My confidence was shot. I really did feel ugly, and I was constantly stressed out and afraid to go to school. One night, after a track meet, I felt like I couldn't take the pressure anymore. We had just lost the relay, and my teammates blamed me for losing. I stripped out of my clothes, turned on the shower, and stared at my naked body in the bathroom mirror. I was ugly. My body was repulsive. I sat in the shower under the hot water and cried for a very long time. When I looked over and saw the razor, I knew instantly what I had to do. I pressed the razor blade down on my skin and watched the blood bloom like a red, red rose on my wrist. It hurt, and it was scary, but in that moment I felt immense relief. Finally what I was feeling on the inside was showing on the outside. But once that moment had passed, I couldn't believe what I had done. I was scared out of my mind, but I kept doing it. I started cutting my thighs instead so that I could hide my secret more easily.

By the time I reached my sophomore year in high school I had managed to stop for a while. However, once junior year came, the habit picked up again. My self-esteem was lower than ever. Every night I stood in front of the mirror and picked out my every flaw. I wondered how anyone could ever love such a repulsive human being- how I could ever love myself. I began to cut my arms again, but this time cutting became more about self-destruction. I hated my body, and I wanted to destroy it. I wanted my hatred to show on my skin. I began to cut more and more, deeper and deeper, all up my forearms. My sheets were constantly stained with blood.

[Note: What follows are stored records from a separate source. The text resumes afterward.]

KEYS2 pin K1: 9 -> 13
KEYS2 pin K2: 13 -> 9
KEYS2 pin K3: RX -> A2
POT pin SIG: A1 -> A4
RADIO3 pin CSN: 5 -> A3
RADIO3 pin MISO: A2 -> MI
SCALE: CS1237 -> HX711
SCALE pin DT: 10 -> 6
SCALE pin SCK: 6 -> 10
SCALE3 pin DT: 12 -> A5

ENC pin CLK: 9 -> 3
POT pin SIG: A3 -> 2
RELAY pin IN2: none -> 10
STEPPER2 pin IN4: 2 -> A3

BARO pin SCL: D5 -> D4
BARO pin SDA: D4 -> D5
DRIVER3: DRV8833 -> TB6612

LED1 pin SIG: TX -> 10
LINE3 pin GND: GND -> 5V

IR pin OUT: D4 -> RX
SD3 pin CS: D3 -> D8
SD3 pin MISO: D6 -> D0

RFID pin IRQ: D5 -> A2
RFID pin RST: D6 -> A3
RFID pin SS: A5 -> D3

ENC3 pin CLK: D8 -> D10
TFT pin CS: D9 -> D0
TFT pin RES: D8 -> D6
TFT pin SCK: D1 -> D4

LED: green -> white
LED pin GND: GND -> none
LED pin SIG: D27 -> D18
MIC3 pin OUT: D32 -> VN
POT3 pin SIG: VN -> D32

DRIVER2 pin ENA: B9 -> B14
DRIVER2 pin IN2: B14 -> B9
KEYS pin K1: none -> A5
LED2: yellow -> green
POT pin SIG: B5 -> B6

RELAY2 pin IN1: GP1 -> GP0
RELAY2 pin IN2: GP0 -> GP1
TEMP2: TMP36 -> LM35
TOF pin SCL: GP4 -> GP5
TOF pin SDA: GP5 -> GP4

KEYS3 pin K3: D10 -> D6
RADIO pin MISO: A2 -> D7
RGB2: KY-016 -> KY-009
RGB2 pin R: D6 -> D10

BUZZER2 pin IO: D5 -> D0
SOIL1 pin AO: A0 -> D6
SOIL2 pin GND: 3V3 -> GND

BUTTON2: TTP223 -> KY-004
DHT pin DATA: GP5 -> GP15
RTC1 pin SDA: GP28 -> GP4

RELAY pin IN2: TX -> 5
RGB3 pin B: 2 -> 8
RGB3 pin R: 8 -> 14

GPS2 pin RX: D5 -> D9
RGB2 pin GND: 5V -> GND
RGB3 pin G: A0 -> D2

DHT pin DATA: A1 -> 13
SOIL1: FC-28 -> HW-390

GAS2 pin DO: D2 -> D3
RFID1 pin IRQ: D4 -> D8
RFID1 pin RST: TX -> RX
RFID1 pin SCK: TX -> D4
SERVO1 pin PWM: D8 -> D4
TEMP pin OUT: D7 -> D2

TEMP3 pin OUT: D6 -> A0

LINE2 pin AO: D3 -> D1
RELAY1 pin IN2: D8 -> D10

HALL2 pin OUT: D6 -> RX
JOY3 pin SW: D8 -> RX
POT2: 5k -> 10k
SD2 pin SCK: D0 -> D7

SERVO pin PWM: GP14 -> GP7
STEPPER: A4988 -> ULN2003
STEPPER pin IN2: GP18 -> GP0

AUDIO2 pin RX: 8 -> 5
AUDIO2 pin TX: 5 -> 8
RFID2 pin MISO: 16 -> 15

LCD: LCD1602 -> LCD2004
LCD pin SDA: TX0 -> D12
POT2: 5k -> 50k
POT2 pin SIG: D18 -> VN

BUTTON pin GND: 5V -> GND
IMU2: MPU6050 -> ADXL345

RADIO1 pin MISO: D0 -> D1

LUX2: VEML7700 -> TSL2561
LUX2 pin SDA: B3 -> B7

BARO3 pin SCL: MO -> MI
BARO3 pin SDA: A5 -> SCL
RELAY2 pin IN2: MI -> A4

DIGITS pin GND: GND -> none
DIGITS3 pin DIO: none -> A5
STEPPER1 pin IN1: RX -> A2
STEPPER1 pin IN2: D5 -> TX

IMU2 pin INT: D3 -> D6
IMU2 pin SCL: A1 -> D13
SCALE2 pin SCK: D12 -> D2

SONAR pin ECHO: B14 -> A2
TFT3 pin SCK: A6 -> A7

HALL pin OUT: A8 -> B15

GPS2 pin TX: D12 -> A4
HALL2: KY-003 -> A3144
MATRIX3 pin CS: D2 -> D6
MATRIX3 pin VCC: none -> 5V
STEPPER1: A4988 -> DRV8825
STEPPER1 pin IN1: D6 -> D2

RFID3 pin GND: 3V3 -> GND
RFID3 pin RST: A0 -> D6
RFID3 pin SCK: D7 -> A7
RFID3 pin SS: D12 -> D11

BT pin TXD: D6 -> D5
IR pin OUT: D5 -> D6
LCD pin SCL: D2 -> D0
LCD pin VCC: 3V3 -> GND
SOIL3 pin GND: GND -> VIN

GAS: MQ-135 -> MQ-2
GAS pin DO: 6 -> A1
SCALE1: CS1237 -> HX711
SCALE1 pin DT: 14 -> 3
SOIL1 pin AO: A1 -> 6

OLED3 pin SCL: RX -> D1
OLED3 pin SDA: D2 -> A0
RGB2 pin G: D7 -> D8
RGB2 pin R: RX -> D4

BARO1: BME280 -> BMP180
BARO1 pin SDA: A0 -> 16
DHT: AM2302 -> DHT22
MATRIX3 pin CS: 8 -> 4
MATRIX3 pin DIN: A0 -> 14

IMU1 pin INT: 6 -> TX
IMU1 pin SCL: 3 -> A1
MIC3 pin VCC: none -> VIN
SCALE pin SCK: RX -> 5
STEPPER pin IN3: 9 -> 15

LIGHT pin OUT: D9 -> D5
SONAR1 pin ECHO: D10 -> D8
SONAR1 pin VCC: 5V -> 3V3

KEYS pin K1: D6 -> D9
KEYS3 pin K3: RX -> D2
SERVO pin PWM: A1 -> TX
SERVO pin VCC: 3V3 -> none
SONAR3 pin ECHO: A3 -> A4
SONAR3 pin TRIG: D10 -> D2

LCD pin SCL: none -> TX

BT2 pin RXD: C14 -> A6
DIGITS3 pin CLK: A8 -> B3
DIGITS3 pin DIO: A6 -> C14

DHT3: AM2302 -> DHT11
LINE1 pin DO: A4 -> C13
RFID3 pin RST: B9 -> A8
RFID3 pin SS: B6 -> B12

The day after Thanksgiving that year, I made a suicide attempt. During my recovery, I began to talk about my struggles with self-harm, and I was eventually able to stop. As of now, I have been clean of self-harm for over six months. I still have urges to cut often, but I have found ways to overcome those urges. I am proud of myself. I think there is often a stigma that surrounds self-harm. Some people feel those who self-harm are weak or are fishing for attention, but neither is true. Self-harm is a serious and horrible and scary and lonely way in which people cope with bad emotions. We are not weak- we are hurting, and we do not need to be shamed, we need to be supported. We are not seeking attention- we are crying out for help, for solace, and we need those who care to answer those cries.

I still have the scars to remind me of the pain I went through, but I no longer see it as a negative thing. These are my battle wounds, and I am a survivor. I am strong, I am human, and I am proud to say these scar-let arms have made me this way.